Here's a quote from their Facebook page:



> we delayed the launch of the iPhone 4 skins by a day to fine-tune the fitment and placement of the artwork. However, we've enabled purchasing of any design on the iPhone 4 platform - just go to "Shop By Design" under "More Ways to Shop", choose a design and select Cellphones -> Apple iPhone 4. We're waiving the normal $5 surcharge on the "Shop By Design" feature until the "official" launch.

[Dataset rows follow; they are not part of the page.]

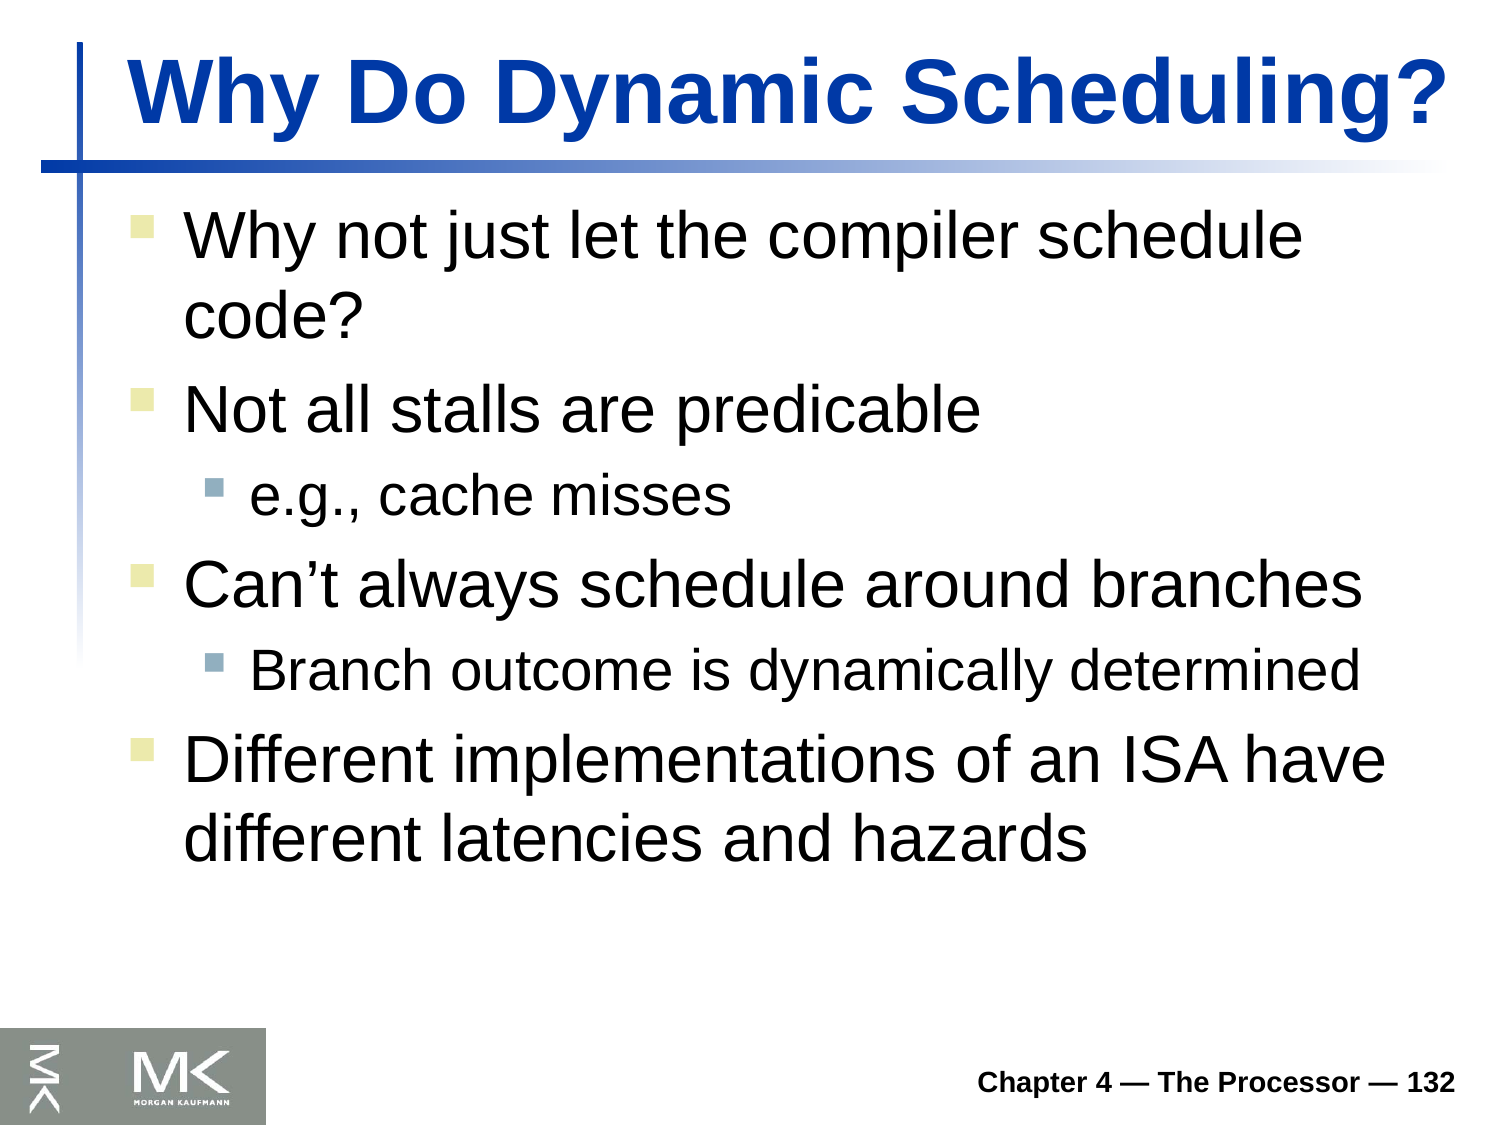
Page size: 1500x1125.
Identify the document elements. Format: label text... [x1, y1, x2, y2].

title Why Do Dynamic Scheduling? [112, 23, 1468, 149]
footer Chapter 4 — The Processor — 132 [277, 1046, 1471, 1106]
picture [0, 1028, 266, 1125]
list Why not just let the compiler schedule code? Not all stalls are predicable e.g., cache misses Can’t always schedule around branches Branch outcome is dynamically determined Different implementations of an ISA have different latencies and hazards [112, 184, 1469, 1024]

Since you can pick any design you want, which one are YOU ordering?

DecalGirl


----------



## VictoriaP (Mar 1, 2009)

luvmy4brats said:


> Here's a quote from their Facebook page:
> 
> Since you can pick any design you want, which one are YOU ordering?
> 
> DecalGirl


LOL--probably pink hibiscus, same as my current iPhone. It'll be here long before the phone, unfortunately.


----------



## luvmy4brats (Nov 9, 2008)

I think I'll be getting the same one that's on the back of my current iPhone too (I don't have it on the front though)

I love my cow.


----------



## VictoriaP (Mar 1, 2009)

Just ordered.  With their cheapest shipping, it will be here between the 2nd and the 9th.  Since at this point the phone won't arrive until at least after the 14th, it'll do.

And it will go fabulously with the pink bumper that's shipping on the 2nd.  LOL


----------



## luvmy4brats (Nov 9, 2008)

Don't forget the coupon code:

PSPhome for 15% off

or

GOMATTE for free Matte Finish ($2 off for the iPhone)


----------



## Rasputina (May 6, 2009)

I won't be ordering one. I love the glass back on the new phone and I only had a skin on my old one so that I could tell my phone from dh.


----------



## VictoriaP (Mar 1, 2009)

luvmy4brats said:


> Don't forget the coupon code:
> 
> PSPhome for 15% off
> 
> ...


Sigh, I ordered too quickly and didn't see this. You'd think I would know better by now. 

Ah well.


----------



## luvmy4brats (Nov 9, 2008)

Call them tomorrow or send an email. They've always been good about applying the coupons after the fact.


----------



## meglet (Feb 14, 2009)

Lots. I'll be ordering a few, to match a few different cases that I plan to get, so that my poor iPhone is no longer overshadowed by my Kindle's lovely outfits.


----------